→ **Excerpt to read**
CDR encompasses a range of approaches that absorb existing carbon dioxide (CO2) from the atmosphere and store it in a stable form or use it in products like concrete, which can also help reduce emissions in hard-to-decarbonize industries. Alongside reducing existing sources of emissions as quickly as possible, carbon removal is one pivotal way to reduce harm from climate change. According to the Intergovernmental Panel on Climate Change (IPCC), all pathways for limiting global warming to 1.5 degrees Celsius rely on carbon removal. 

“Scaling carbon removal to a consequential level will require massive advances in technology and innovation,” said CZI co-founders and co-CEOs Priscilla Chan and Mark Zuckerberg. “That’s why we’re supporting companies and researchers through a variety of financing methods. We also partnered with Watershed to purchase carbon removal credits from several companies to help scale promising technologies.”

More detail on this additional funding is as follows: 

Elemental Excelerator: Elemental Excelerator is on a mission to redesign the systems at the root of climate change. Since its founding in 2009, Elemental has supported more than 130 companies working to scale market-driven solutions to climate change, including carbon dioxide removal and beyond. By breaking down barriers to innovation alongside entrepreneurs, Elemental gains unique insight into the policy, market, and technology needs required to build systems that uplift people and communities worldwide.

Elemental focuses on accelerating solutions at the nexus of climate and social equity. The organization has developed a Climate x Social Equity practice that includes a toolkit for equitable project deployment. This Climate x Social Equity practice also hosts EDICT (Empowering Diverse Climate Talent), an internship program that provides individuals from traditionally excluded backgrounds with career experience at organizations tackling the climate crisis that have pledged to empower equity, diversity, and inclusion. This $500,000 grant is part of CZI’s $500 million commitment to support organizations building just and sustainable systems that advance racial equity, diversity, and inclusion.

Twelve: Twelve is a chemical company that uses breakthrough technology to eliminate emissions by turning CO2 into products like jet fuel and electric car parts. Instead of creating these products from fossil fuels, Twelve sources carbon from existing CO2—replacing the fossil carbon in critical chemicals with renewable, recycled carbon from CO2. By combining CO2, water, and renewable energy, Twelve helps organizations like NASA reach climate goals. The transformation of carbon into other materials is a critical stepping stone in getting to a carbon negative economy and creating a robust market for carbon removal. 

With CZI’s $20 million strategic program investment, Twelve will develop advanced capabilities for CO2 electrolysis, which will increase performance, accelerate timelines to large-scale deployment, mitigate supply chain dependencies, and reduce costs. Read more about Twelve’s work.

University of California, Los Angeles (UCLA) Institute for Carbon Management: The Institute for Carbon Management (ICM) at the UCLA Samueli School of Engineering focuses on developing breakthrough technologies to reduce carbon emissions and accelerate their commercialization. CZI’s $21 million grant will enable ICM to bring three promising carbon removal solutions from the lab to the field to validate real-world efficiency at scale.

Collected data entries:
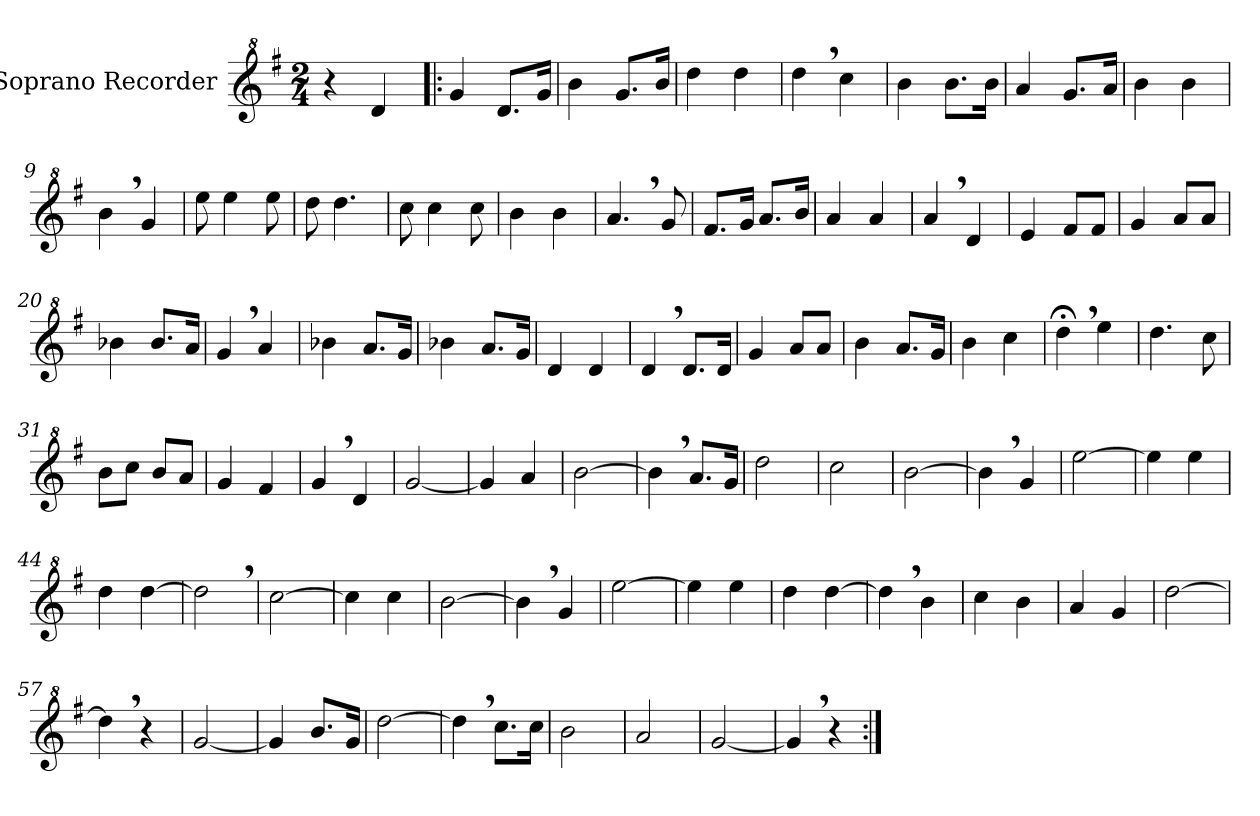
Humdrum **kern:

**kern
*part1
*staff1
*I"Soprano Recorder
*I'S. Rec.
*clefG^2
*k[f#]
*M2/4
=1
4r
4dd/
=2!|:
4gg/
8.dd/L
16gg/Jk
=3
4bb\
8.gg/L
16bb/Jk
=4
4ddd\
4ddd\
=5
4ddd,\
4ccc\
=6
4bb\
8.bb\L
16bb\Jk
=7
4aa/
8.gg/L
16aa/Jk
=8
4bb\
4bb\
!!LO:LB:g=z
=9
4bb,\
4gg/
=10
8eee\
4eee\
8eee\
=11
8ddd\
4.ddd\
=12
8ccc\
4ccc\
8ccc\
=13
4bb\
4bb\
=14
4.aa,/
8gg/
=15
8.ff#/L
16gg/Jk
8.aa/L
16bb/Jk
=16
4aa/
4aa/
=17
4aa,/
4dd/
!!LO:LB:g=z
=18
4ee/
8ff#/L
8ff#/J
=19
4gg/
8aa/L
8aa/J
=20
4bb-X\
8.bb-/L
16aa/Jk
=21
4gg,/
4aa/
=22
4bb-X\
8.aa/L
16gg/Jk
=23
4bb-X\
8.aa/L
16gg/Jk
=24
4dd/
4dd/
=25
4dd,/
8.dd/L
16dd/Jk
=26
4gg/
8aa/L
8aa/J
!!LO:LB:g=z
=27
4bb\
8.aa/L
16gg/Jk
=28
4bb\
4ccc\
=29
4ddd;<,\
4eee\
=30
4.ddd\
8ccc\
=31
8bb\L
8ccc\J
8bb/L
8aa/J
=32
4gg/
4ff#/
=33
4gg,/
4dd/
=34
[2gg/
=35
4gg/]
4aa/
=36
[2bb\
!!LO:LB:g=z
=37
4bb,\]
8.aa/L
16gg/Jk
=38
2ddd\
=39
2ccc\
=40
[2bb\
=41
4bb,\]
4gg/
=42
[2eee\
=43
4eee\]
4eee\
=44
4ddd\
[4ddd\
=45
2ddd,\]
=46
[2ccc\
=47
4ccc\]
4ccc\
!!LO:LB:g=z
=48
[2bb\
=49
4bb,\]
4gg/
=50
[2eee\
=51
4eee\]
4eee\
=52
4ddd\
[4ddd\
=53
4ddd,\]
4bb\
=54
4ccc\
4bb\
=55
4aa/
4gg/
=56
[2ddd\
=57
4ddd,\]
4r
=58
[2gg/
!!LO:LB:g=z
=59
4gg/]
8.bb/L
16gg/Jk
=60
[2ddd\
=61
4ddd,\]
8.ccc\L
16ccc\Jk
=62
2bb\
=63
2aa/
=64
[2gg/
=65
4gg,/]
4r
=:|!
*-
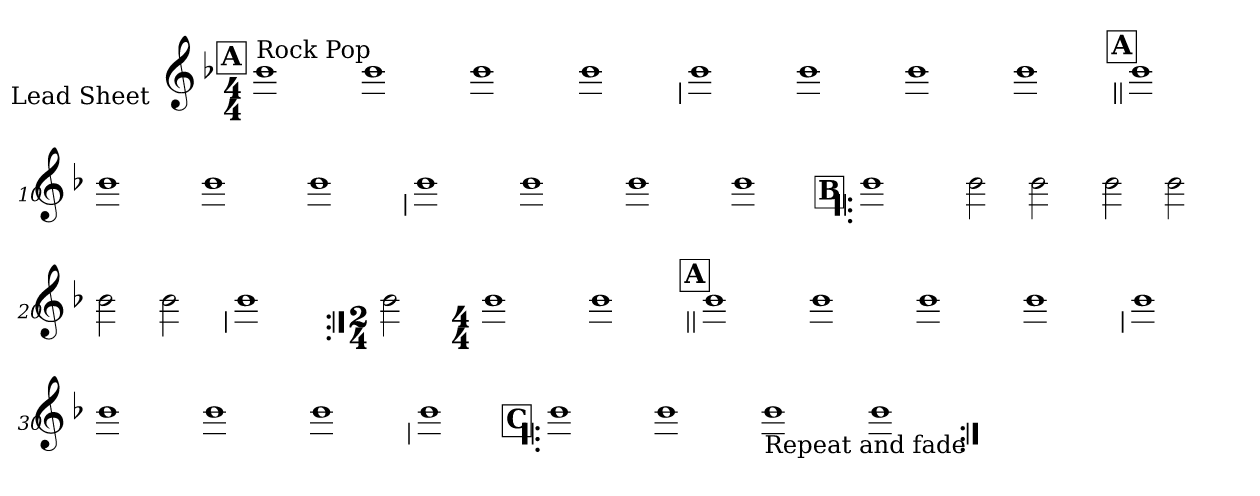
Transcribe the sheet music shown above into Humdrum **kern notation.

**kern
*part1
*staff1
*I"Lead Sheet
*stria0
*clefG2
*k[b-]
*F:
*M4/4
*MM78
!!LO:REH:place=s1:a:t=A
=1||
!LO:TX:a:t=Rock Pop
1b-
=2-
1b-
=3-
1b-
=4-
1b-
!!LO:LB:g=z
=5
1b-
=6-
1b-
=7-
1b-
=8-
1b-
!!LO:LB:g=z
!!LO:REH:place=s1:a:t=A
=9||
1b-
=10-
1b-
=11-
1b-
=12-
1b-
!!LO:LB:g=z
=13
1b-
=14-
1b-
=15-
1b-
=16-
1b-
!!LO:LB:g=z
!!LO:REH:place=s1:a:t=B
=17!|:
1b-
=18-
2b-
2b-
=19-
2b-
2b-
=20-
2b-
2b-
!!LO:LB:g=z
=21
1b-
=22:|!
*M2/4
2b-
=23-
*M4/4
1b-
=24-
1b-
!!LO:LB:g=z
!!LO:REH:place=s1:a:t=A
=25||
1b-
=26-
1b-
=27-
1b-
=28-
1b-
!!LO:LB:g=z
=29
1b-
=30-
1b-
=31-
1b-
=32-
1b-
!!LO:LB:g=z
=33
1b-
!!LO:LB:g=z
!!LO:REH:place=s1:a:t=C
=34!|:
1b-
=35-
1b-
=36-
!LO:TX:b:t=Repeat and fade
1b-
=37-
1b-
=:|!
*-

→ **To be done**
A. Can you sum up the carbon removal passage in two sentences?
B. Could you return the carbon removal passage between "Twelve: Twelve is" and "for carbon removal.", inclusive?
C. How would the carbon removal passage go on? Continue it from the point where it stops.

→ **Outputs**
A. Carbon removal absorbs existing CO2 from the atmosphere and stores it or uses it in products, and according to the IPCC every pathway for limiting warming to 1.5 degrees Celsius relies on it. CZI is supporting this work with a $500,000 grant to Elemental Excelerator, a $20 million investment in Twelve to develop CO2 electrolysis capabilities, and a $21 million grant to UCLA's Institute for Carbon Management to bring three carbon removal solutions from the lab to the field.

B.
Twelve: Twelve is a chemical company that uses breakthrough technology to eliminate emissions by turning CO2 into products like jet fuel and electric car parts. Instead of creating these products from fossil fuels, Twelve sources carbon from existing CO2—replacing the fossil carbon in critical chemicals with renewable, recycled carbon from CO2. By combining CO2, water, and renewable energy, Twelve helps organizations like NASA reach climate goals. The transformation of carbon into other materials is a critical stepping stone in getting to a carbon negative economy and creating a robust market for carbon removal.

C.
  • Using only seawater and electricity, the SeaChange process removes CO2 dissolved in seawater by an energy-efficient approach. The technology has the potential to achieve gigatons of CO2 removal and mitigate ocean acidification while producing green hydrogen, a clean fuel, as a co-product. ICM will build and operate an advanced electrochemical flow-reactor and demonstrate the SeaChange process at the Port of Los Angeles—providing foundational insights to bring down carbon removal costs while creating a blueprint for accessible, equitable, catalytic CDR technology deployment that will engage surrounding communities.
  • Direct air capture of CO2 is expensive because of the large amounts of energy required to separate CO2 from the air. ICM is pioneering an approach for electrochemical direct air capture that is modular and far more energy-efficient than existing thermal methods. The process produces cheaper, partially concentrated streams of CO2 that can be used at a large scale in a distributed manner, such as producing low-carbon concrete, and thereby enabling CO2 removal and industrial decarbonization while catalyzing new uses for CO2.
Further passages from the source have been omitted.